College Pipeline

FORT WAYNE, Ind. (WPTA21) – In 2011, East Allen Community Schools announced what would be placed in the former Paul Harding High School: East Allen University.

The early college high school partnered with Vincennes University, offering students an Indiana Core 40 diploma, and the chance to earn their associate’s degree.

The First Class

Principal Doug Hicks helped launch the school, modeling it after Ben Davis High School in Indianapolis.

“It was kind of a leap of faith with those first few students to be honest with you,” he told us.

Hicks went to every school in the district, hoping to find a freshman class willing to take a chance at EAU.

“We call ourselves the experiment kids because everything we did was something new,” McKenzie Suggs explained, “It was a challenge for sure. Lots of work – not that I was used to.”

Hicks convinced Suggs and her family, EAU would give her a jump-start in life, offering a low-cost solution, to next step education.

“I give a lot of kudos I guess to those first few groups, because without them,” Hicks says, “we wouldn’t be here today.”

East Allen University started classes in August of 2012 with one freshman class, adding another each year after.

Suggs admits, there were times she questioned if EAU’s heavy course load was for her.

“It was a lot of trial and error… My parents were huge in supporting me through this”, Suggs says, “I know that I wanted to leave. That was one of the many struggles I had – I was ready to go to a regular high school and have a normal course load but they wouldn’t let me give up and I’m so thankful for that.”

College Pipeline

Suggs graduated EAU with an associate’s degree from Vincennes University.

She earned her bachelor’s degree at Indiana Tech in three semesters.

She pursued an education in Business, but her career path shifted.

“I took an HR course and I fell in love with it.”

Suggs started an internship at Micropulse in Columbia City.

It quickly turned into her full-time job after graduation.

“It feels surreal. It all went by so fast.

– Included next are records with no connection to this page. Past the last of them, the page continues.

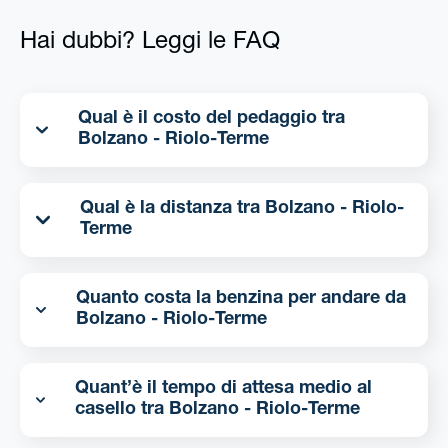
Hai dubbi? Leggi le FAQ
Qual è il costo del pedaggio tra
Bolzano - Riolo-Terme
Qual è la distanza tra Bolzano - Riolo-
Terme
Quanto costa la benzina per andare da
Bolzano - Riolo-Terme
Quant’è il tempo di attesa medio al
casello tra Bolzano - Riolo-Terme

When I graduated Indiana Tech I was 19 and when I started here I was 19,” Suggs told us, “It’s just crazy to think at 19 I already finished college and am in a career and doing what I love to do.”

According to East Allen University’s current “School Improvement Plan”, 100% of the first freshman class graduated, with 85% of those students earning over 60 credits from Vincennes.

In 2018, 52 out of 66 seniors also earned a degree, many of them going on to further their education.

A Dream Opportunity

“The reason my parents came here was to get a better education,” student Key Lar Paw says.

The senior will be in the school’s fourth graduation class.

Hicks says she’ll have earned well over 60 college credits when she’s done.

Paw’s father crossed the globe in hopes of giving his daughter’s a dream opportunity in the U.S.

“I moved to a refugee camp in Thailand from Burma, because of wars, bad education, and a corrupt political system,” Win Kyaing says to a translator in his native language, “We later left for America because of civil wars in Thailand.”

Paw is on track to be the first person in her family, to graduate with an American education.

She’s not stopping there, Paw plans to attend IU-Bloomington, majoring in biology.

“I’m very proud of her,” Kyaing says.

Staff at East Allen University are open about the challenges the school presents.

Nobody promises an easy four years through the “College Pipeline”.

“Not only did I have the opportunity to come to the United States,” Paw says, “I also got the opportunity to come to EAU so I’m very grateful for that and I don’t want to just throw it away.”

Principal Hicks tells ABC21 there were mistakes made along the way, but he’s confident in the program’s response.

Now, he doesn’t spend as much time convincing students to walk through the doors of EAU.

“They are a very, very – what I call a very hungry customer. They really value education. And students at EAU that value education seem to do very well.”